● **TO DO**
Go through the following data and transcribe exactly the stretch of lines from the one holding "по сто­ро­нам. А вокруг было на что посмот­" to the one holding "фигу­ры были вни­зу у подъ­ез­дов домов.", both included.

● **INPUT MATERIAL**
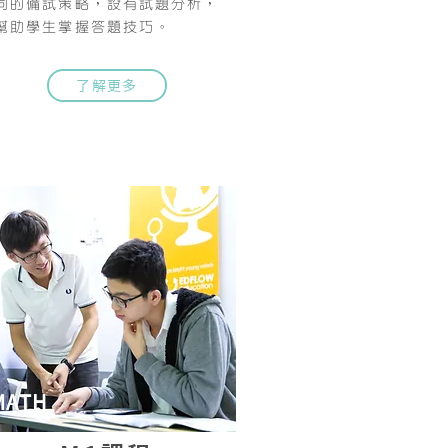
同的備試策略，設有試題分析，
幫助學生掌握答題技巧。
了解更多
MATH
* * *
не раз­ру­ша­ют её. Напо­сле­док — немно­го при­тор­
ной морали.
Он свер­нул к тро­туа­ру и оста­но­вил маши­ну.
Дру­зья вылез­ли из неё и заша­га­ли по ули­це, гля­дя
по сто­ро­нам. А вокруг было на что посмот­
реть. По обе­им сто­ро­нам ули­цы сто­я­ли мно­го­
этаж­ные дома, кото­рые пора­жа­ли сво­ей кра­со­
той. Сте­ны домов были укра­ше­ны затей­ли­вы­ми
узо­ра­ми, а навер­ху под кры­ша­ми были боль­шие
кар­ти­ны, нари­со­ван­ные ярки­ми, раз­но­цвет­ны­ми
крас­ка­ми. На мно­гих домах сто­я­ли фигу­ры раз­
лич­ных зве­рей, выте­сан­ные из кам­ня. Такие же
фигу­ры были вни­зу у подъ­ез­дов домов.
--
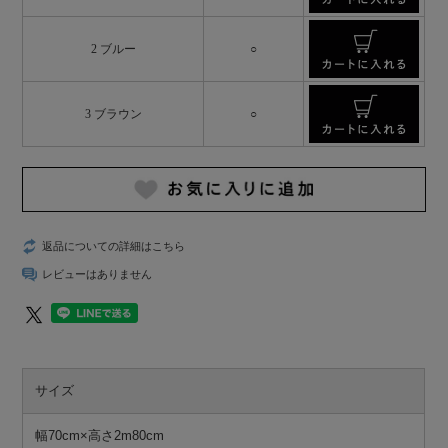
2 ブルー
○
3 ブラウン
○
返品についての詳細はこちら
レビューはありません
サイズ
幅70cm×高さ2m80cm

● **RESPONSE TO THE TASK**
по сто­ро­нам. А вокруг было на что посмот­
реть. По обе­им сто­ро­нам ули­цы сто­я­ли мно­го­
этаж­ные дома, кото­рые пора­жа­ли сво­ей кра­со­
той. Сте­ны домов были укра­ше­ны затей­ли­вы­ми
узо­ра­ми, а навер­ху под кры­ша­ми были боль­шие
кар­ти­ны, нари­со­ван­ные ярки­ми, раз­но­цвет­ны­ми
крас­ка­ми. На мно­гих домах сто­я­ли фигу­ры раз­
лич­ных зве­рей, выте­сан­ные из кам­ня. Такие же
фигу­ры были вни­зу у подъ­ез­дов домов.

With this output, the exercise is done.